(SUPPLIED DATA Opens)

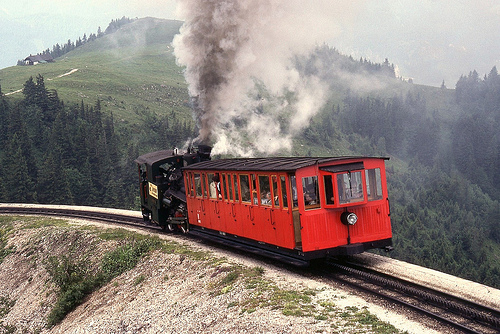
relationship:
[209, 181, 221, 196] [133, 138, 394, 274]
passengers on train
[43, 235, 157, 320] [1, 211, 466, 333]
grass on slope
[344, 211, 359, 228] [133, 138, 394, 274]
light on train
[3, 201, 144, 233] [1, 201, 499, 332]
curved track on railroad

(SUPPLIED DATA Closes)

WHAT YOU NEED TO DO:
Reproduce all of the records above word for word, leaving out the pictures.

ANSWER BELOW:
relationship:
[209, 181, 221, 196] [133, 138, 394, 274]
passengers on train
[43, 235, 157, 320] [1, 211, 466, 333]
grass on slope
[344, 211, 359, 228] [133, 138, 394, 274]
light on train
[3, 201, 144, 233] [1, 201, 499, 332]
curved track on railroad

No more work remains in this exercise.